Our proposed MHAT Project will provide mental health (MH) awareness training in Sioux City Iowa, a geographic area of approximately 82,560 residents and roughly 60 square miles that sits on a tri-state border with South Dakota and Nebraska. While classified as one of the “10 Most Livable Small Cities in the U.S,” not all populations in Sioux City enjoy a good quality of life and wellbeing, particularly those affected by adverse mental health conditions. For example, the most recent survey found that while representing only 2% of Sioux City’s population, 47% of Sioux City’s homeless were Native American. Mental health, domestic violence and substance abuse are the major factors contributing to homelessness. Moreover, local Native Americans have the highest percent of poverty, a whopping 40% and a major contributor to adverse mental health conditions (Community Health Needs Assessment 2019-2021 for the Siouxland Community). Sioux City suicide investigations have almost quadrupled in 2020 as there were 18 suicides reported in 2020, compared to just 5 in 2019 (1.20.21 AP news).

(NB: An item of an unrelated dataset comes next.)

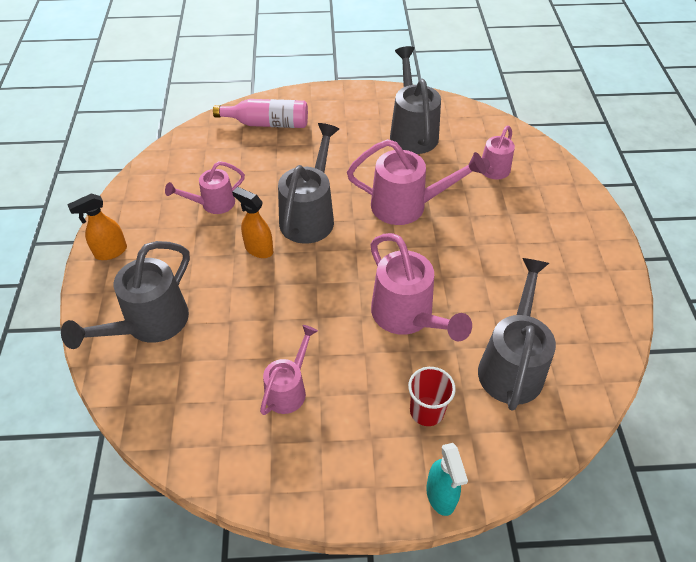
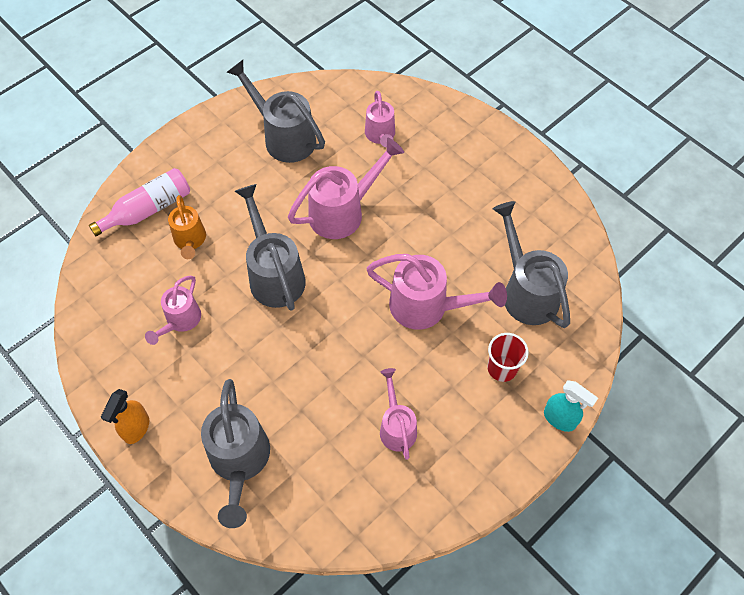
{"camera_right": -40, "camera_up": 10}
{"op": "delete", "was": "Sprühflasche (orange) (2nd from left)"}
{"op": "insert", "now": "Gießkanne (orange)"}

Our population of focus is comprised of individuals of all ages exhibiting signs or symptoms of mental illness to include school-aged children, veterans, children with a serious emotional disturbance (SED), adults with a serious mental illness (SMI), individuals with co-occurring disorders, and the general public. To increase behavioral health equity, our project will place a heavy emphasis on inclusion of Native American youth and adults among our population of focus. Over our 5-year MHAT project, we will train 1600 individuals who interact with and encounter these individuals who may be experiencing or exhibiting symptoms of a mental disorder. Our proposed MH First Aiders will include a broad and diverse representation of individuals such as school personnel, emergency first responders, law enforcement, veterans, armed services members and their families, and families, caregivers, and service providers.
Along with our many partners, our MHAT Project will be implemented by the University of Iowa’s Native Center for Behavioral Health, a research center at the University’s College of Public Health committed to developing programs to support the Native and non-Native behavioral health workforce. We will apply our mental health awareness knowledge and skills, including how to interact in a more culturally responsive manner with Native Americans affected by a mental health disorder. Aligned with recommendations from the Community Health Needs Assessment referenced above, we are proposing to implement Mental Health First Aid (MHFA including the youth version YMHFA). Also, to maximize exposure, we will also implement QPR (Question, Persuade, and Refer), and ASIST (Applied Suicide Intervention Skills Training). This approach will operationalize our project’s primary goal to: Increase MH awareness and safe and appropriate responses among individuals who interact and come into contact with persons who may be experiencing or exhibiting symptoms of a mental disorder.